Namespace for typedefs

Ronnie Kon kon at asterix.Stanford.EDU
Fri Feb 23 09:13:20 AEST 1990


	The namespace for typedefs is (IMHO) wrong.  Currently (according to
the ANSI spec), typedefs are stored in the ordinary identifier namespace,
separate from the label, tags, and struct/union member namespaces.  This has
the effect of making the following code fragment legal:

		typedef int typename;
		struct {
			typename typename;	/* note: same name */
		} x;

(as the occurance of typename as a struct member is in a separate namespace
from the space the typedef is stored in), but

		typedef int typename;
		typename typename;

is illegal (as the occurance of typename is now in ordinary identifier
namespace, and conflicts with the typedef).

	It seems to me to be highly counterintuitive that a declaration that
is legal within a structure becomes illegal when removed from it.  (Yes, I
realize that is the case with bit fields, but they are a special case).

Source records
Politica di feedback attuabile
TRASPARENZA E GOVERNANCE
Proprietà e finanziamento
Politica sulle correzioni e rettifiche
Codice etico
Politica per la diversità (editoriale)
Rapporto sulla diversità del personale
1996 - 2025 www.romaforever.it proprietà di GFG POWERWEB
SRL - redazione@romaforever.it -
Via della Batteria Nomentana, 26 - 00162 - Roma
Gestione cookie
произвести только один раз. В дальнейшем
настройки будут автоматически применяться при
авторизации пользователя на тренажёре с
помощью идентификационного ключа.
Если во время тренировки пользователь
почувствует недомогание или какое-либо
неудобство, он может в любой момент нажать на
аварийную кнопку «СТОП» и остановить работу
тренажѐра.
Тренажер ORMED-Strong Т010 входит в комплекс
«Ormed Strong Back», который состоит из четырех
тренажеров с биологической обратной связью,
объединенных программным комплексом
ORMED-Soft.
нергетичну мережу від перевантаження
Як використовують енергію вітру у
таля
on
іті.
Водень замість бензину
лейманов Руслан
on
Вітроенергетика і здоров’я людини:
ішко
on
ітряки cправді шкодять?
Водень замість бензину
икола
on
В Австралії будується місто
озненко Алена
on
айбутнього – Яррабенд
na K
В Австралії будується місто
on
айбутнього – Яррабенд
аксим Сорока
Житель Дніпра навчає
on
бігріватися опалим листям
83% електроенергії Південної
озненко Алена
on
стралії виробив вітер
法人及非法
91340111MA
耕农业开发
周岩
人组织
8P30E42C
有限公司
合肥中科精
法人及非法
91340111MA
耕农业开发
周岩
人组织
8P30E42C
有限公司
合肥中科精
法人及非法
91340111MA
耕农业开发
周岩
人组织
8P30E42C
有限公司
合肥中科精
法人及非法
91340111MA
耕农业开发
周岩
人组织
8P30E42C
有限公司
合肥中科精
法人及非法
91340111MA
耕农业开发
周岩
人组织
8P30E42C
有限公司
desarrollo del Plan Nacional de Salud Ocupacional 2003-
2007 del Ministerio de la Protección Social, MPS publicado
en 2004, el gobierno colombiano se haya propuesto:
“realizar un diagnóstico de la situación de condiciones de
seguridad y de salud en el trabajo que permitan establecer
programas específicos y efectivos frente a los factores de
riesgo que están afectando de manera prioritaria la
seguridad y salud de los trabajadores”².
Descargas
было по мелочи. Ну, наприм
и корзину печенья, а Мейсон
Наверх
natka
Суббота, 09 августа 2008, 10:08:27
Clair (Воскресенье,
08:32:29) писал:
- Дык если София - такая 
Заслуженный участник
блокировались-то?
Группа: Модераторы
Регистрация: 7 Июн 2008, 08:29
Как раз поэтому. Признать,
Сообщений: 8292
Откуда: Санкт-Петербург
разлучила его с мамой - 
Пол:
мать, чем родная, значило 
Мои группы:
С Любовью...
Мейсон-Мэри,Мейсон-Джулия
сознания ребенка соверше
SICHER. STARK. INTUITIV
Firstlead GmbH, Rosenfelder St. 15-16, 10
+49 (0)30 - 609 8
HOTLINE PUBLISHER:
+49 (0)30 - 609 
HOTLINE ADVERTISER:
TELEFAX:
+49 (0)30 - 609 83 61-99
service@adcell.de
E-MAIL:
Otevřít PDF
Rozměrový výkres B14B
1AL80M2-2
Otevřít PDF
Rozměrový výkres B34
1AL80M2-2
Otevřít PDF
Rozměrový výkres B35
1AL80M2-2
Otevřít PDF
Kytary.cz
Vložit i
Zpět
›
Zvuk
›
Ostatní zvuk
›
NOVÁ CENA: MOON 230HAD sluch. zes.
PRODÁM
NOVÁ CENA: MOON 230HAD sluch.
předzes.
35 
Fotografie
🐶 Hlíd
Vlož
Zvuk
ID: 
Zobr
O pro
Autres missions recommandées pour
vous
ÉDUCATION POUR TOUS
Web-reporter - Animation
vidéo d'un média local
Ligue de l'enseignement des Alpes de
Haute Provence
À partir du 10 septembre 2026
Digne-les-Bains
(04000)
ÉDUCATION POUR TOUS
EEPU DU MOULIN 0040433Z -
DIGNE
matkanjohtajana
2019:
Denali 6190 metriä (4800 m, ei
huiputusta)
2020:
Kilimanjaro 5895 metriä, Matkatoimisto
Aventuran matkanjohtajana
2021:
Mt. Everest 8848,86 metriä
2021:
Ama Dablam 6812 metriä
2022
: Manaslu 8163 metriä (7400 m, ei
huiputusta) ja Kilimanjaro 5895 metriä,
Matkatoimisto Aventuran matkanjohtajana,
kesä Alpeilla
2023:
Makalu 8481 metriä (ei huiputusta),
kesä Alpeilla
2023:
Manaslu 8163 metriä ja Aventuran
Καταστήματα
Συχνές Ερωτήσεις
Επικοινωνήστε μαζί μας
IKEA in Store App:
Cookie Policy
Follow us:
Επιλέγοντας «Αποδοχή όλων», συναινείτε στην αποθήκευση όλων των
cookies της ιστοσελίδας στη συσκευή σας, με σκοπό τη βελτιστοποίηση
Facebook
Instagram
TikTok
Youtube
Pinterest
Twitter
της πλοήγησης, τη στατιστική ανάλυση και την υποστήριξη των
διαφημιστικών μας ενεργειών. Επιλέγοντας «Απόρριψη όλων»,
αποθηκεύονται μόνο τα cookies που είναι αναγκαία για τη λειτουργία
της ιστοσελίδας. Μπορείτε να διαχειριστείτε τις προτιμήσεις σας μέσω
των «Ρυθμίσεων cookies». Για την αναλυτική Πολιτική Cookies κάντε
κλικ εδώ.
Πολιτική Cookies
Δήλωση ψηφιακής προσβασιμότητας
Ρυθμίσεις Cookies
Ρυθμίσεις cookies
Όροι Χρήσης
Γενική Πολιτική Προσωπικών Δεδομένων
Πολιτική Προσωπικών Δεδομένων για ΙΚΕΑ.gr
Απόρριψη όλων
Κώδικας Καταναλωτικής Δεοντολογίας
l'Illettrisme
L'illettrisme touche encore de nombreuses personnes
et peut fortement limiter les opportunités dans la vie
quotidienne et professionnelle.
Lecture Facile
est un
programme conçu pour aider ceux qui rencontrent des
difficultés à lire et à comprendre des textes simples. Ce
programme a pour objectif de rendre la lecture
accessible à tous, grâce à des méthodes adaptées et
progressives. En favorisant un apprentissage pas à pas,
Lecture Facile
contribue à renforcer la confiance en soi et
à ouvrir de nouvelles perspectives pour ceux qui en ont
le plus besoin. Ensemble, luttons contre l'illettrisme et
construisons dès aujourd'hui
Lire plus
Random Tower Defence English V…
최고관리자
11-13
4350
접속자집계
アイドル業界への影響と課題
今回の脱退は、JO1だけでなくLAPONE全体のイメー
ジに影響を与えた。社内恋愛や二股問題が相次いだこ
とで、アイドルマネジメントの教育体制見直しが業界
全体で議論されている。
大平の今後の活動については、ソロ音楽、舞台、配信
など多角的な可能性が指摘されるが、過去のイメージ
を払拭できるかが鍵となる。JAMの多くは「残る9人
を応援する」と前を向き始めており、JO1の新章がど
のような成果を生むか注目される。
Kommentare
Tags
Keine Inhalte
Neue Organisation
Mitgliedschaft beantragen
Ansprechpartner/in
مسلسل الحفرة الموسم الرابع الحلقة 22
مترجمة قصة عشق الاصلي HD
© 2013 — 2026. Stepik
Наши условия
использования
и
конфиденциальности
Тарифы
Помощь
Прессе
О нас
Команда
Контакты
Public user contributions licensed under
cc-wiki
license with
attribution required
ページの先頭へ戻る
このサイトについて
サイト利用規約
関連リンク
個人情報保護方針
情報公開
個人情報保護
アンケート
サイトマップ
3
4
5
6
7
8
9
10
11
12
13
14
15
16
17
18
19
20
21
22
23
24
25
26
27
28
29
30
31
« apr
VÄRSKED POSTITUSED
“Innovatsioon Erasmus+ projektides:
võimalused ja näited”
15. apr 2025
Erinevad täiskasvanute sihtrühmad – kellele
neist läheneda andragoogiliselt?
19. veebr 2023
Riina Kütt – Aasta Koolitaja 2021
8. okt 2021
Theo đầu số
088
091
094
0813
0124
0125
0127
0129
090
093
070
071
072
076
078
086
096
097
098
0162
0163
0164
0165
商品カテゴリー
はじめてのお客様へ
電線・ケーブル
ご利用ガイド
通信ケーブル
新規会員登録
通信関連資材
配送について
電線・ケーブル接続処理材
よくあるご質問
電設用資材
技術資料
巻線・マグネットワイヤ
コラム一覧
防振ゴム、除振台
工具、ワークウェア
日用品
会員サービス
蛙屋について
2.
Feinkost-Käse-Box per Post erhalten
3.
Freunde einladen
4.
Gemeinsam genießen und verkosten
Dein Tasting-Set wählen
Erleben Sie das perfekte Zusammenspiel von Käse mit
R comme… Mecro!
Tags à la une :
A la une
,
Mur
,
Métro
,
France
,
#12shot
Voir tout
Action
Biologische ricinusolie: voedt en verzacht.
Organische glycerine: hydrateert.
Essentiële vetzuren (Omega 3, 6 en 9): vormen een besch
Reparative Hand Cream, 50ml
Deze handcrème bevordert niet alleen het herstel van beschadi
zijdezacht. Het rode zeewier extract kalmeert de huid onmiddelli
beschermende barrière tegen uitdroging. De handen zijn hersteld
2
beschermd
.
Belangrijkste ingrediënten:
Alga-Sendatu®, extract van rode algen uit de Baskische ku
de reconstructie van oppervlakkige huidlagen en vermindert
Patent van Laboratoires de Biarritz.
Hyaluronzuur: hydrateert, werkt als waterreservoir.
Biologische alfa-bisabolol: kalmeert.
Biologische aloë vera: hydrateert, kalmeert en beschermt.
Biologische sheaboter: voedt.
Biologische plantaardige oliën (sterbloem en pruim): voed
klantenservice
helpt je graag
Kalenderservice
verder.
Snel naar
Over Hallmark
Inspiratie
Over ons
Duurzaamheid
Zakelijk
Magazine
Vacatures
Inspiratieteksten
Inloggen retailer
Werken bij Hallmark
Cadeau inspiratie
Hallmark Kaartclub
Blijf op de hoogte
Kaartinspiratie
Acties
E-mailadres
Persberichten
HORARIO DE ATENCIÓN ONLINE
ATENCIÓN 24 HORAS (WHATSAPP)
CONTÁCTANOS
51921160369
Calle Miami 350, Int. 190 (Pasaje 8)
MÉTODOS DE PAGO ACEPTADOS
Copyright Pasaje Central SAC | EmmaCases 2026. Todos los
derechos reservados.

Task goal –
According to the text on typedef namespaces, in which namespace does the ANSI spec store typedefs?

Result of the task –
The ordinary identifier namespace, separate from the label, tag, and struct/union member namespaces.